Tech Field Day 12 (TFD12) – Preview

Tech Field Day 12 (TFD12)

For those people who haven’t heard of Tech Field Day, it’s an awesome event run by the inimitable Stephen Foskett. The event enables tech vendors and real engineers / architects / bloggers (aka delegates) to sit down and have a conversation about their latest products, along with technology and industry trends.

Ever been reading up on a vendor’s website about their technology and had some questions they didn’t answer? One of the roles of the TFD delegates is to ask the questions which help viewers to understand the technology. If you tune in live, you can also post questions via twitter and the delegates, who will happily ask them on your behalf!

As a delegate it’s an awesome experience as you get to spend several days visiting some of the biggest and newest companies in the industry, nerding out with like-minded individuals, and learning as much from the other delegates as you do from the vendors!

So with this in mind, I am very pleased to say that I will be joining the TFD crew for the third time in San Jose, for Tech Field Day 12, from the 15th-16th of November!

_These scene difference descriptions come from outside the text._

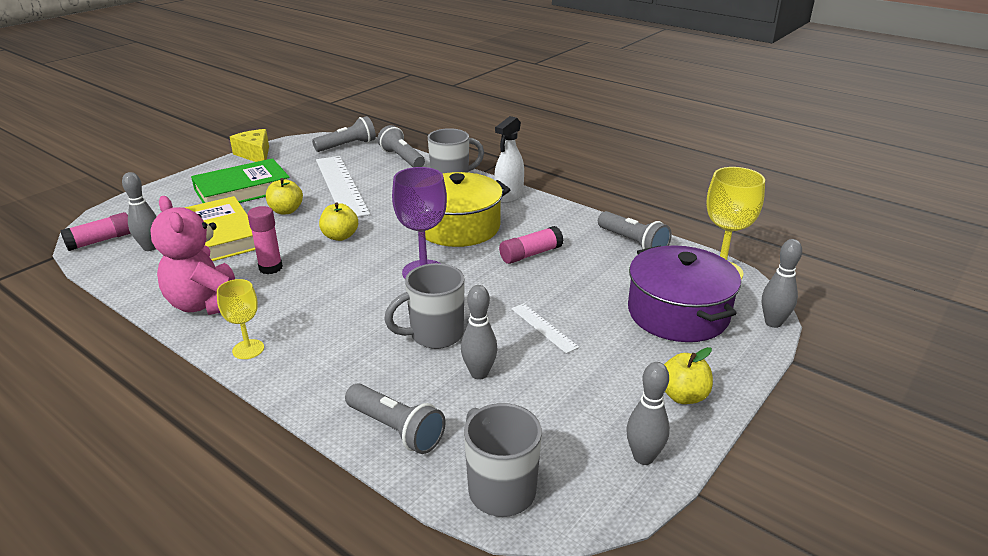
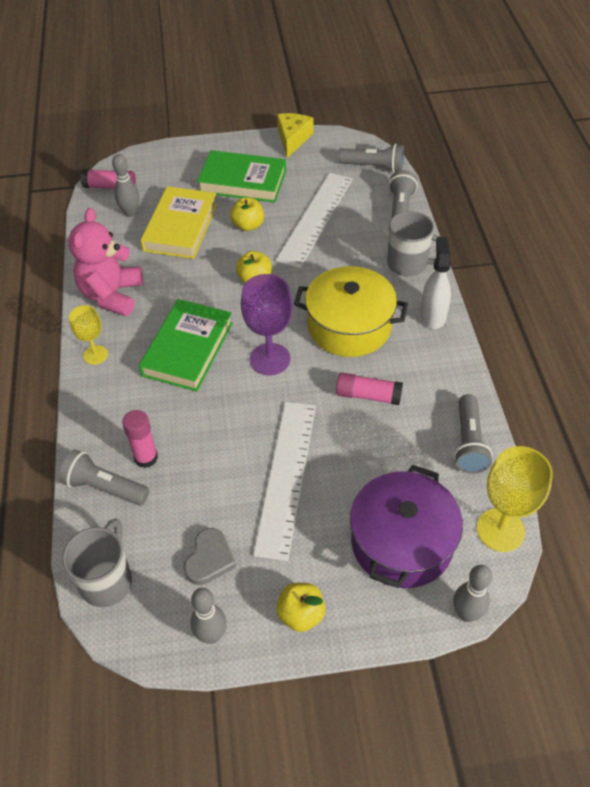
camera: 45 degrees right, 20 degrees up
pink glue stick [248,206,283,274] -> pink glue stick moved to [122,410,158,468]
grey flashlight [345,383,446,454] -> grey flashlight turned 120 degrees clockwise [59,449,149,506]
grey mug [384,263,465,349] -> none
grey bowling pin [461,285,498,380] -> none
white spray bottle [494,116,524,203] -> white spray bottle turned 105 degrees clockwise [421,237,451,329]
white ruler [511,303,579,354] -> white ruler [253,402,316,561], size x2.17
none -> green book [139,299,233,391]
none -> grey heart [184,528,236,585]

Tech Field Day 12 (TFD12) Vendors

As you can see from the list of vendors, there are some truly awesome sessions coming up! Having previously visited Intel and Cohesity, as well as written about StorageOS, it will be great to catch up with them and find out about their latest innovations. DellEMC are going through some massive changes at the moment, so their session should be fascinating. Finally, I haven’t had the pleasure of visiting rubrik, DriveScale or Igneous to date, so should be very interesting indeed!

That said, if there was one vendor I am probably most looking forward to visiting at Tech Field Day 12, it’s Docker! Container adoption is totally changing the way that developers architect and deploy software, and I speak to customers regularly who are now beginning to implement them in anger. It will definitely be interesting to find out about their latest developments.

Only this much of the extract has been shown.